Belén Ordoñéz habla por primera vez tras la muerte de su hermana Carmen

’VIVIO COMO LA HAN DEJADO’
—¿Crees que últimamente se sentía sola?
—En el fondo solos nos sentimos todos muchas veces. Por otra parte, ya se sabe que, en ocasiones, es mejor estar solo que mal acompañado. Ella vivía sola con la chica que trabajaba en la casa. Y claro que tendría momentos de soledad. Como yo los tengo muchísimas veces. Eso es, por otra parte, algo con lo que hay que aprender a vivir.

—¿Se puede decir que Carmen vivió como quiso?
—Ha vivido como la han dejado. Como la han dejado vivir. Pese a que la gente se crea que nosotras hemos hecho siempre lo que nos ha dado la gana y que hemos sido unas mimadas y unas consentidas.

—Mimadas si parece que lo fuisteis, ¿no?
—Nuestros padres nos han mimado, pero también nos habían impuesto una disciplina, unos horarios. Queríamos ir a un sitio, y si decían que no, pues nos quedábamos en casa.

—Y dirás también que no tuvo suerte en la vida.
—Sí tuvo suerte. ¡Claro que la tuvo! No se puede decir lo contrario, aunque, eso sí, estos últimos años fueron muy duros y muy desagradables para ella, porque fue como si hubiera caído en manos de un Tribunal de la Inquisición, que lo que quería era quemarla. Pero repito que, a pesar de todo, tuvo suerte porque ha tenido unos hijos estupendos, ha tenido momentos de muchísima felicidad, nos hemos divertido mucho, hemos conocido a gente muy importante.

—Tenía además belleza, dinero (aunque le durara siempre muy poco).
—Tenía belleza. Y dinero, gracias a Dios, no nos ha faltado nunca para comer ni para nada. Quien no tiene suerte es la pobre chica o la pobre mujer del Tercer Mundo —también en el nuestro hay muchas— que no pueden aspirar a nada. Repito que Carmen tuvo suerte y fue feliz muchas veces, y además era una persona que se lo merecía.

—Tenía fama de caprichosa.
—Un poco caprichosa sí que era. Pero no excesivamente. Lo que sí era mi hermana es una mujer realista, tenía los pies en la tierra.

—¿Realista has dicho?
—Sí, sí. Sabía muy bien lo que quería. Lo que sucede es que después se cargaron mucho las tintas en lo contrario.

—Pero cuidarse, aparentemente al menos, no se cuidaba mucho: trasnochaba, su nombre era como sinónimo de saraos, de fiestas que se prolongaban hasta el día siguiente.
—Bueno, en los dos últimos «rocíos» ni estuvo, ni los dos últimos años en la Semana Santa ni en la Feria de Sevilla. Sencillamente no se encontraba con fuerzas y no fue. No te creas que estaba todas las noches por ahí de fiesta. Mi hermana se acostaba muchas veces a las nueve y media o a las diez, porque, además, le gustaba cenar pronto.

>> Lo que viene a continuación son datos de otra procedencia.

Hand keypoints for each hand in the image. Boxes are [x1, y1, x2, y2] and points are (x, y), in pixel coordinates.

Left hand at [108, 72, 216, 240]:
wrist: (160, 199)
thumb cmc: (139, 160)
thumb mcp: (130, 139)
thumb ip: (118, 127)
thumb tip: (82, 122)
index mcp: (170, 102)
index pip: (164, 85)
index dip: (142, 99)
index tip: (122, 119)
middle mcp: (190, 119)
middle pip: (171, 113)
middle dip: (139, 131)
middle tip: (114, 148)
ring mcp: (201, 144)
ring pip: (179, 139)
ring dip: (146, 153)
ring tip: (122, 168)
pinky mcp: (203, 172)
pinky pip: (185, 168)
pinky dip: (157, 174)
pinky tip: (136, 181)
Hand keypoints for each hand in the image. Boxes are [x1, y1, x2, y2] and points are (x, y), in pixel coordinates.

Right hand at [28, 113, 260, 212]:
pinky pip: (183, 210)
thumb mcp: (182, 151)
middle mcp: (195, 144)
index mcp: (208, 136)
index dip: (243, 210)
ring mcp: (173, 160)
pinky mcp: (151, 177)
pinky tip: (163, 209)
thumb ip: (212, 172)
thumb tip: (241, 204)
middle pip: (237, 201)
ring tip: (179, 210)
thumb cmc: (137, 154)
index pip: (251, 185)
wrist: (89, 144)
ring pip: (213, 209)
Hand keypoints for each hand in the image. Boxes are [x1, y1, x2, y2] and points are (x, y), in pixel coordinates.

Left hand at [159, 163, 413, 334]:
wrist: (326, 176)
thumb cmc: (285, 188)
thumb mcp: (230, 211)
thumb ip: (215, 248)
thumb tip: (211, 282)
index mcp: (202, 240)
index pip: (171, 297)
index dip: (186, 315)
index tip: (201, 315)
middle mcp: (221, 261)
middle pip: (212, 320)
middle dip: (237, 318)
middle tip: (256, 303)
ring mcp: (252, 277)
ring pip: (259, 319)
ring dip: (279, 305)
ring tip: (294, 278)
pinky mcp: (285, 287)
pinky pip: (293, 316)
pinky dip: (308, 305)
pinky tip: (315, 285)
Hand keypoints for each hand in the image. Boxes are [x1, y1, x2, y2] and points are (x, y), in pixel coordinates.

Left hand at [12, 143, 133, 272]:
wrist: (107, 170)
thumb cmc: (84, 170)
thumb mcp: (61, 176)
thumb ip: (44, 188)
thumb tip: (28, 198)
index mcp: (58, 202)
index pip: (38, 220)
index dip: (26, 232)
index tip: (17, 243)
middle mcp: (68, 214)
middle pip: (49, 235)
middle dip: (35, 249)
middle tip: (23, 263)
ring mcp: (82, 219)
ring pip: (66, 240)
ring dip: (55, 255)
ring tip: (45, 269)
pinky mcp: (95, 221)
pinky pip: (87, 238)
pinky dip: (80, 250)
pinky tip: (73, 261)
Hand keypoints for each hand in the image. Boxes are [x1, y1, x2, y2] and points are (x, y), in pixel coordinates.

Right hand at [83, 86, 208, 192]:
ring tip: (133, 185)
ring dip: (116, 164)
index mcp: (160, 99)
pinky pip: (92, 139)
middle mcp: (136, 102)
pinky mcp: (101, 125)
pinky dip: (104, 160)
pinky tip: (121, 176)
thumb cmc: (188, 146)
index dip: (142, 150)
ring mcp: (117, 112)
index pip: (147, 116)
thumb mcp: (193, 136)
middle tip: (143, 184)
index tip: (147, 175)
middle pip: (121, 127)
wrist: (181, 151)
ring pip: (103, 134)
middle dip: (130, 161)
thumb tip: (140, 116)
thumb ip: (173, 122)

—Pero ¡si no podía dormir, Belén!
—No podía, pero cenaba prontito, se tomaba sus pastillas, se acostaba y dormía. Y a las diez de la mañana se levantaba, iba al mercado, a El Corte Inglés y a hacer las cosas que tenía que hacer.

—¡Lo que es la vida, Belén! ¿No crees que la de Carmen hubiera sido totalmente diferente si no hubiera salido mal su matrimonio con Paquirri? —¡Quién sabe! ¿Quién puede saber eso? No le salió bien, pues porque no tenía que salir. Yo creo que la vida de cada cual está marcada: es el destino, es Dios.

—Mujer, ¿no crees que mejor que mezclar a Dios en los errores, lo que se debe hacer es asumirlos?
—Yo digo que es el destino y que a cada uno nos pasa todo lo que nos tiene que pasar.

—¿Y dónde está la libertad para elegir, para decidir?
—Pero también tienes esa misma libertad para equivocarte.

—¿Carmen se equivocó?
—Como todos. ¿No nos equivocamos todos alguna vez?